Alexa Web Search Platform Released
Philipp Lenssen writes "Amazon's Alexa is releasing their search index (the same that powers the Wayback Machine) to developers via their new Alexa Web Search Platform. The Alexa framework is not for the weak of heart -- expect to learn how to use their C API, and expect to pay micro-amounts for requests and CPU cycles used -- but it also seems to be more powerful than the rival APIs from Yahoo and Google."
Alexa is notorious for spyware. Use Ad-Aware to remove Alexa if you have Alexa installed. Programmers: I will boycott all Alexa-sponsored products and label them as spyware in turn if you use this "API."
Google's APIs are better.
I'm not Seth Finkelstein. I still speak the truth.
One dollar per CPU hour consumed. $1 per gig of storage used. $1 per 50 gigs of data processed. $1 per gig of data uploaded (if you are putting your new service up on their platform).
From TFWS:
$1 per CPU hour ($.50 for unused hours)
$1 per GB/year
$1 per 50GB processed
$1 per GB downloaded
and $1 for every 4000 user requests.
This is just for search service, right?
And how do these prices relate to similar services?
For those who prefer "other" languages, they provide an app that (true to unix best practices) uses stdin/stdout for communicating with other programs:
The Data Retrieval API is written in C, so it may be natural for users to develop C applications against this API. However, the Platform features a utility named awsp_cat. This utility reads CIDs from stdin and writes the raw content to stdout. Users may develop applications in arbitrary programming languages to process the awsp_cat output.
Perl developers would be able to wrap this into their existing codebase in no time, assuming they want to pay the fees.
Video Phone Blogs send video messages straight to the web.
Before arguing the price for a search, I would question the value of the data itself.
What's your opinion about Alexa ranks? Reliable? IMHO, there is too few users of the Alexa toolbar. It is also quite biased (IE, Windows). So except maybe for the top 30,000 websites, I'm not sure about the reliability of the stats.
Million Dollar Screenshot
'Alexa will not be held responsible for the loss or theft of information in the event of a security breach.' from: http://websearch.alexa.com/docs/faqs.html#security
Man, I would hate to see who or what is held responsible.

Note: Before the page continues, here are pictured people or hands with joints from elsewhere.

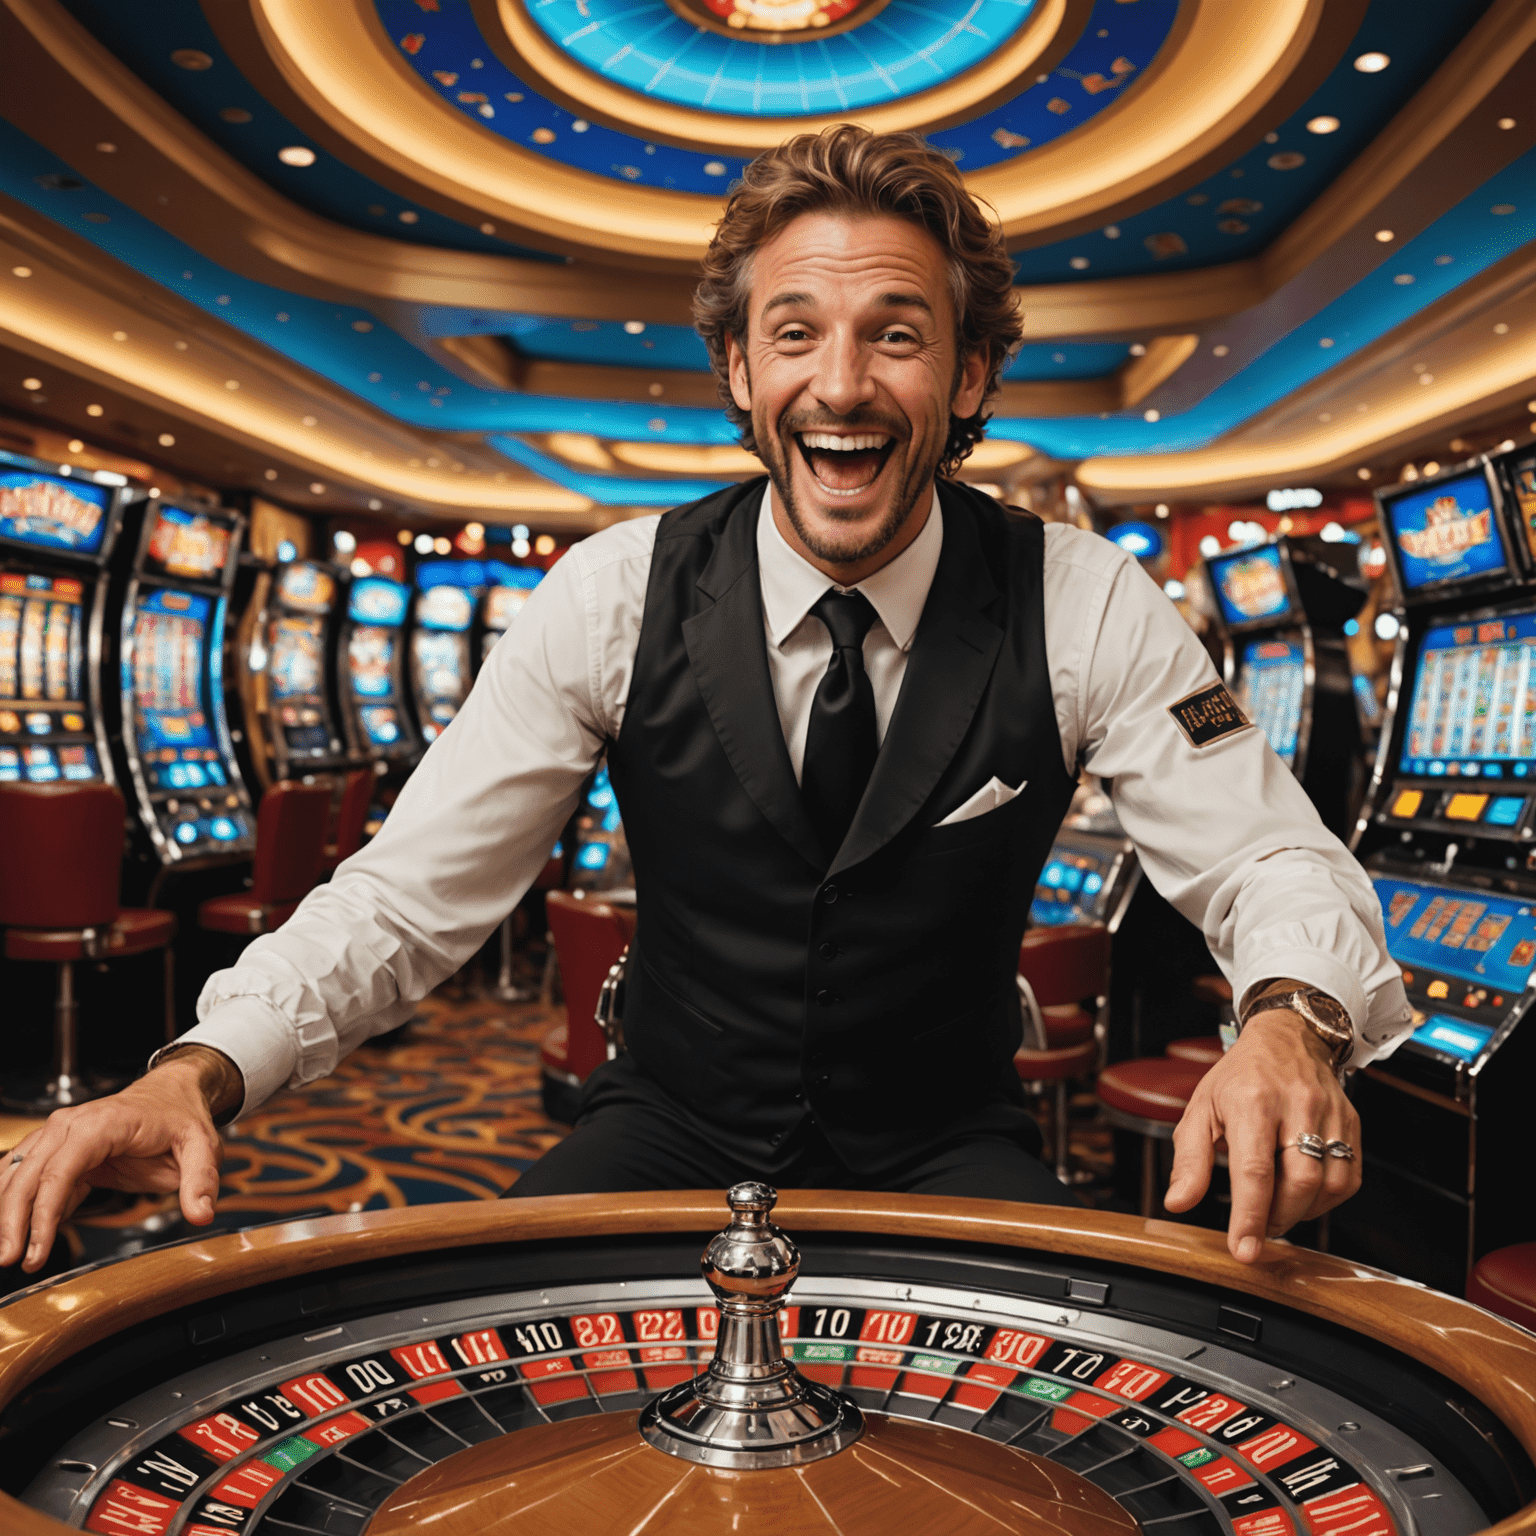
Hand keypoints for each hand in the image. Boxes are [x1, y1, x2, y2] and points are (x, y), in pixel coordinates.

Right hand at [0, 1047, 239, 1272]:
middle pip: (28, 1175)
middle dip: (12, 1220)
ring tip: (6, 1251)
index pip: (61, 1170)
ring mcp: (59, 1134)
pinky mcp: (57, 1149)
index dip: (43, 1212)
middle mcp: (71, 1125)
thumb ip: (200, 1180)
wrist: (171, 1093)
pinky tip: (15, 1230)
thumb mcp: (202, 1146)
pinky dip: (13, 1202)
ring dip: (5, 1212)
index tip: (36, 1248)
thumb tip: (201, 1214)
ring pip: (17, 1174)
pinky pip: (25, 1175)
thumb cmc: (181, 1117)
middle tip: (10, 1259)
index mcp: (103, 1124)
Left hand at [1163, 1010, 1360, 1263]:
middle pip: (1298, 1183)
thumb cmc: (1239, 1077)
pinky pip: (1348, 1178)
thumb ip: (1189, 1159)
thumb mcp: (1201, 1109)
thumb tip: (1178, 1202)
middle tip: (1257, 1226)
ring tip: (1277, 1208)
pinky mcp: (1352, 1123)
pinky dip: (1326, 1200)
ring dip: (1302, 1212)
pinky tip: (1302, 1195)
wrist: (1287, 1037)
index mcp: (1252, 1101)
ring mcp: (1330, 1114)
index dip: (1250, 1217)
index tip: (1243, 1250)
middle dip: (1277, 1217)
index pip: (1255, 1171)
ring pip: (1328, 1185)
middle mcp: (1296, 1105)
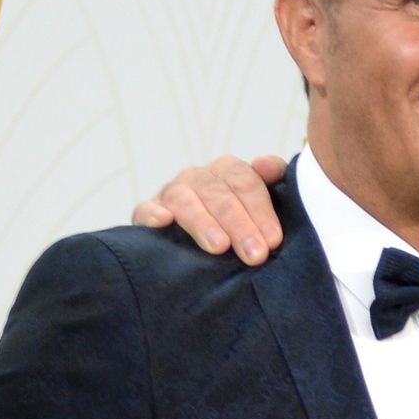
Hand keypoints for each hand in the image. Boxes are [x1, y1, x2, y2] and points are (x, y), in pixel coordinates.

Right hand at [132, 153, 286, 263]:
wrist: (200, 249)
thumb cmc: (240, 226)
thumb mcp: (262, 204)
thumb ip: (272, 180)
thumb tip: (266, 164)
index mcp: (228, 171)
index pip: (245, 181)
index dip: (260, 210)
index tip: (273, 240)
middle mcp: (198, 177)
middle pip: (218, 194)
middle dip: (239, 224)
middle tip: (255, 254)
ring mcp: (172, 193)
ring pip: (185, 200)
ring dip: (202, 222)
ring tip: (219, 247)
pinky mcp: (148, 212)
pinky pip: (145, 208)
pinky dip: (152, 213)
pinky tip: (164, 222)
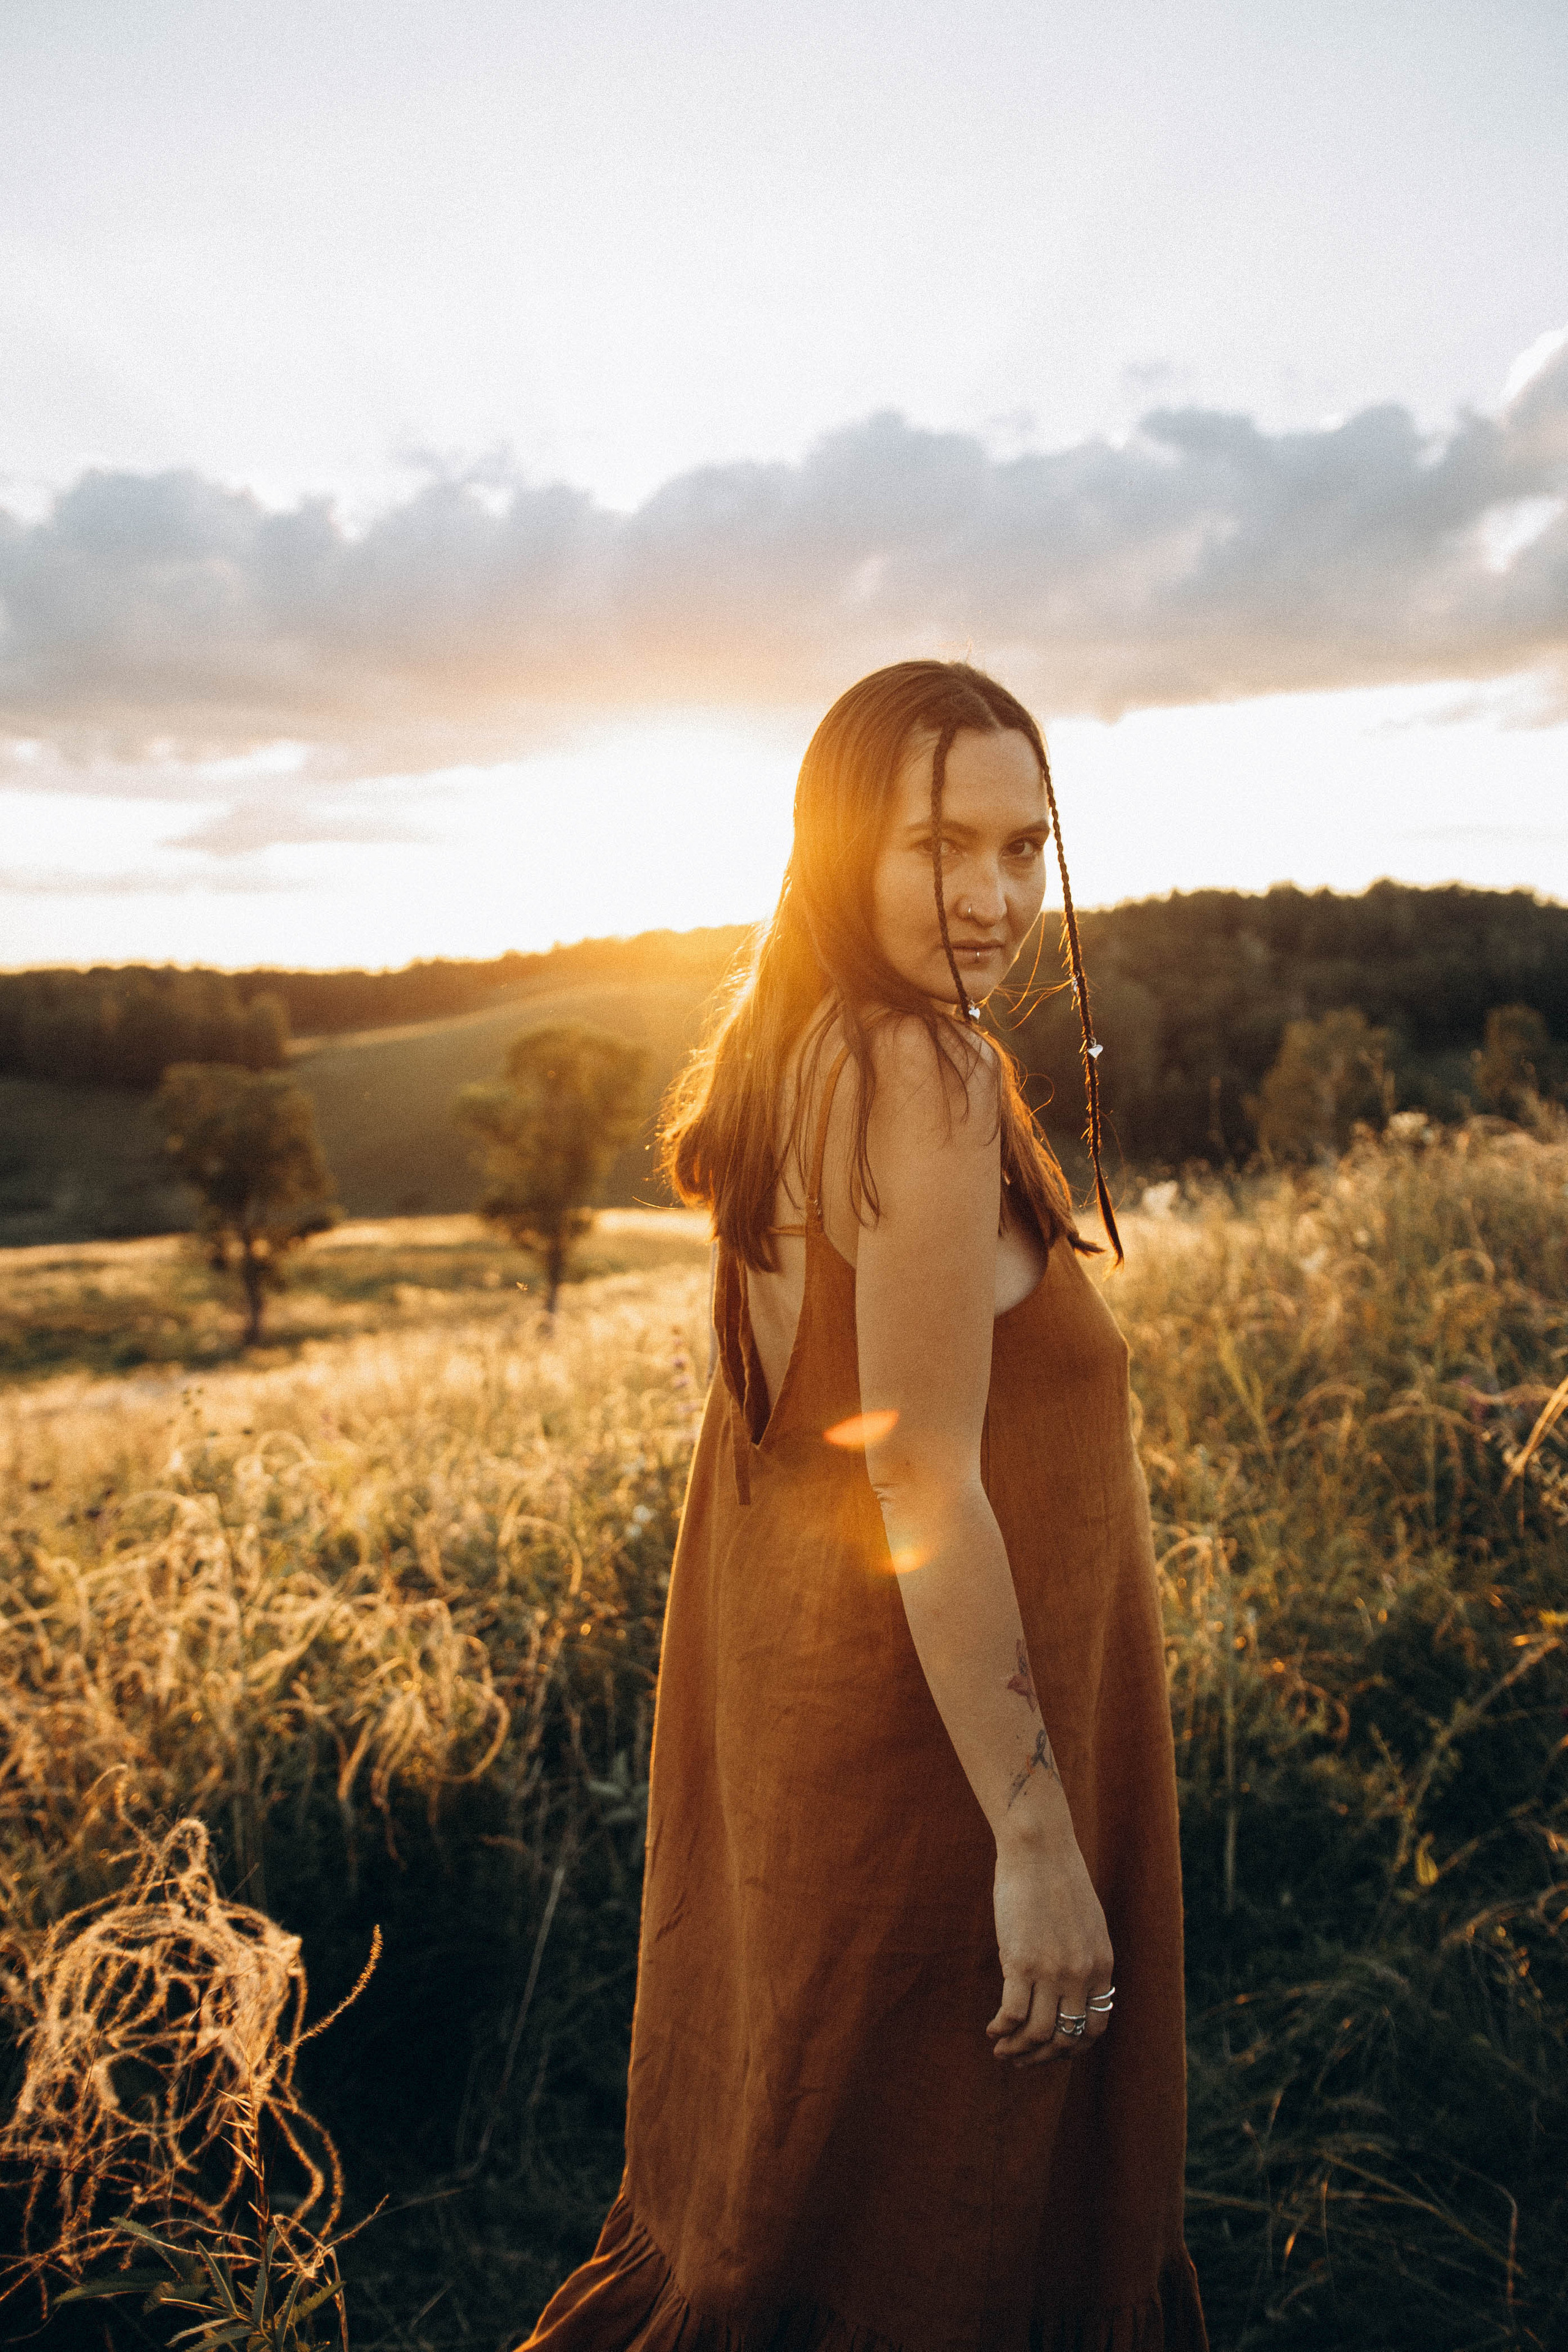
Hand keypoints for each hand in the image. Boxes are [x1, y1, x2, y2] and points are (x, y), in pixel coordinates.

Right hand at [986, 1833, 1113, 2066]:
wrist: (1039, 1849)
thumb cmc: (1058, 1880)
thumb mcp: (1088, 1925)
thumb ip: (1086, 1959)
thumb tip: (1073, 1990)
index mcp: (1102, 1966)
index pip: (1095, 2028)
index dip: (1072, 2048)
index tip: (1052, 2050)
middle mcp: (1081, 1975)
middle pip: (1066, 2038)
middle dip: (1042, 2057)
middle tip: (1022, 2059)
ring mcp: (1052, 1971)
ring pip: (1037, 2034)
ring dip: (1018, 2050)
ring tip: (1002, 2050)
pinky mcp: (1020, 1962)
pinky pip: (1012, 2014)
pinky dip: (1001, 2030)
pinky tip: (992, 2030)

He who knows best knows how little he knows. - Thomas Jefferson
Alexa
- Tricks users into installing its software, or installs itself without permission
- Actively tries to stop users from uninstalling it, forcing people to use a third-party app to remove it (Ad-Aware, etc.)
- Tracks users
The first two make it scumware, the last makes it spyware. Google toolbar does track users, but warns them before doing so and only installs when users want it installed.